Can a coffee house rebuild Hillman City?

Economic hardship and personal loss could have killed Tin Umbrella; could have nipped it right in the bud. Instead it's a stepping stone to neighborhood vibrancy.
Economic hardship and personal loss could have killed Tin Umbrella; could have nipped it right in the bud. Instead it's a stepping stone to neighborhood vibrancy.

About 120 years ago, two villages a mile apart took root in the middle of what we now call the Rainier Valley, nourished by lumber from the forest and the now extinct rail line that joined it to the metropolis to the north.

One was slightly bigger than the other, but both promised prosperity. Citizens built a library, an opera house, saloons and stores. Early in their lives, both towns, Columbia City and Hillman City, became part of Seattle and slipped together into a similar history. But as they entered their second century of life, their paths diverged.

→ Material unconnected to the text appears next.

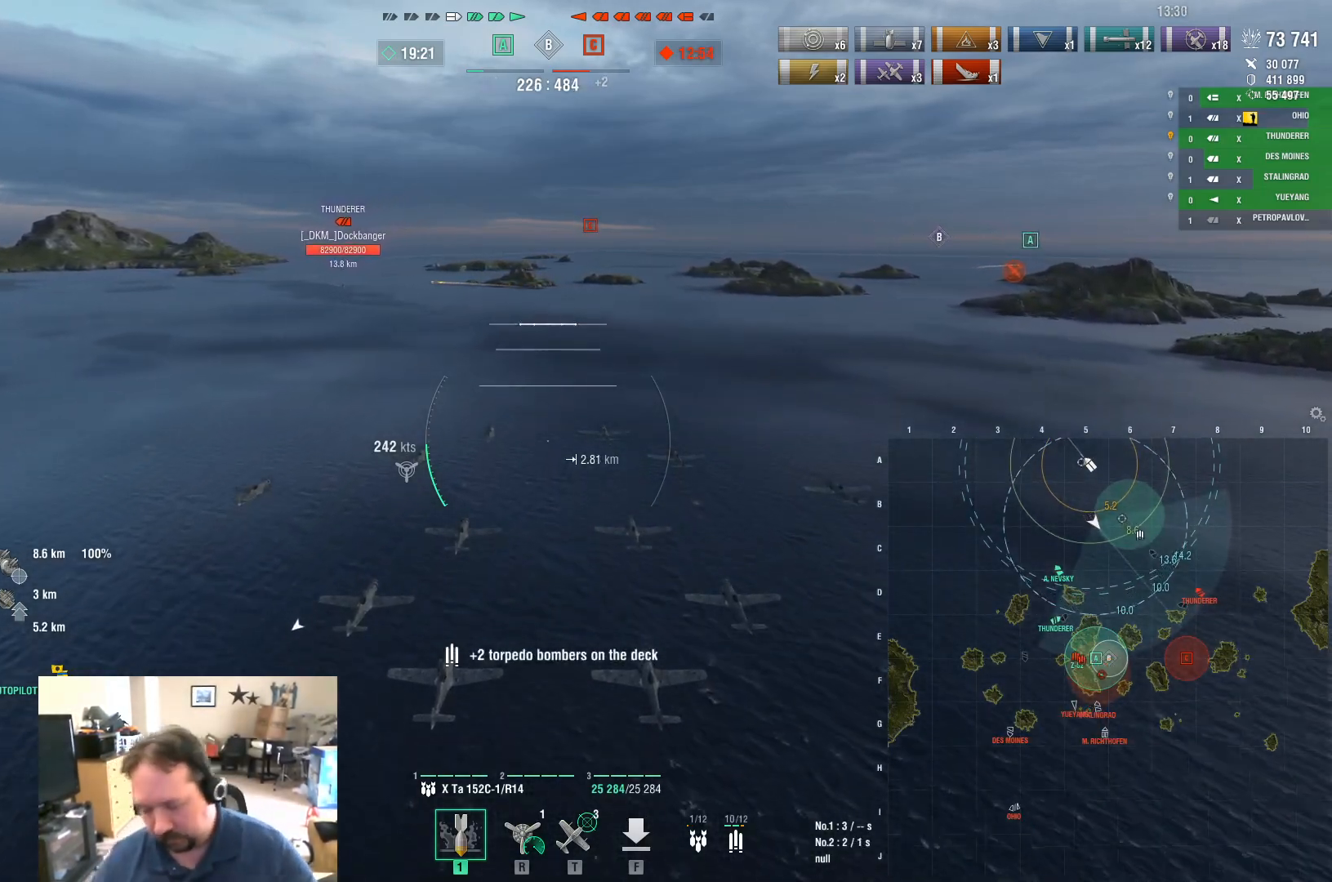
{"keys": ["w"], "mouse": [], "mouse_move": "still", "events": []}
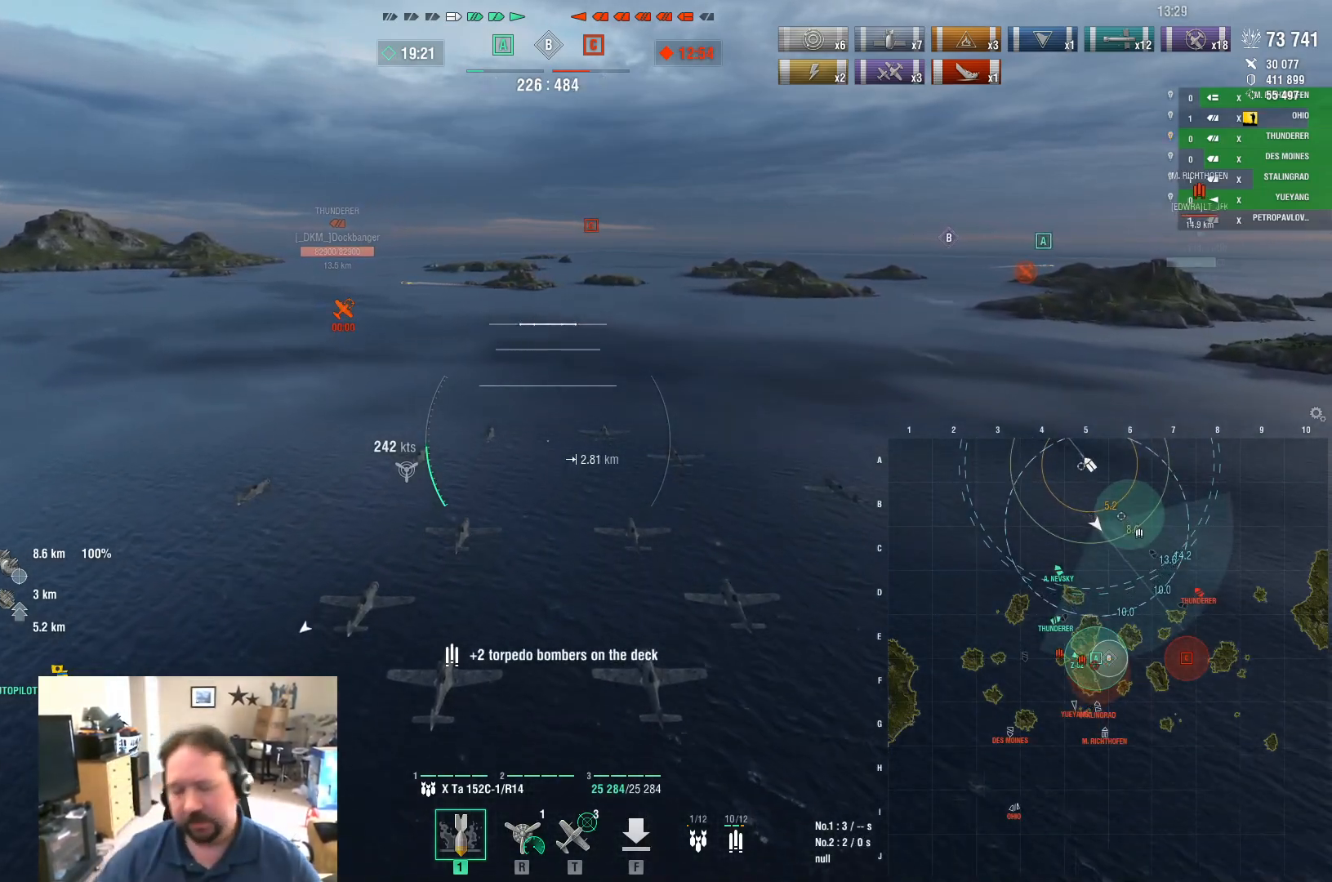
{"keys": ["w"], "mouse": [], "mouse_move": "still", "events": []}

Columbia City bloomed, as if it had been storing all of its energy for decades. The ingredients for its transformation were always there: vintage, pedestrian-friendly architecture; large, commercial blocks; plentiful housing stock, grand homes set atop a ridge. The new century brought a new rail station less than a quarter-mile away.

Investment attracted more investment; development attracted more development. The commercial core flourished. There is, today, a theater that shows first-run movies, a jazz club, upscale restaurants, professional offices, bars and boutiques. At present, there is a giant hole on Rainier Avenue South, next to the Columbia City library, that will eventually become a PCC Natural Markets store and a 200-unit apartment building.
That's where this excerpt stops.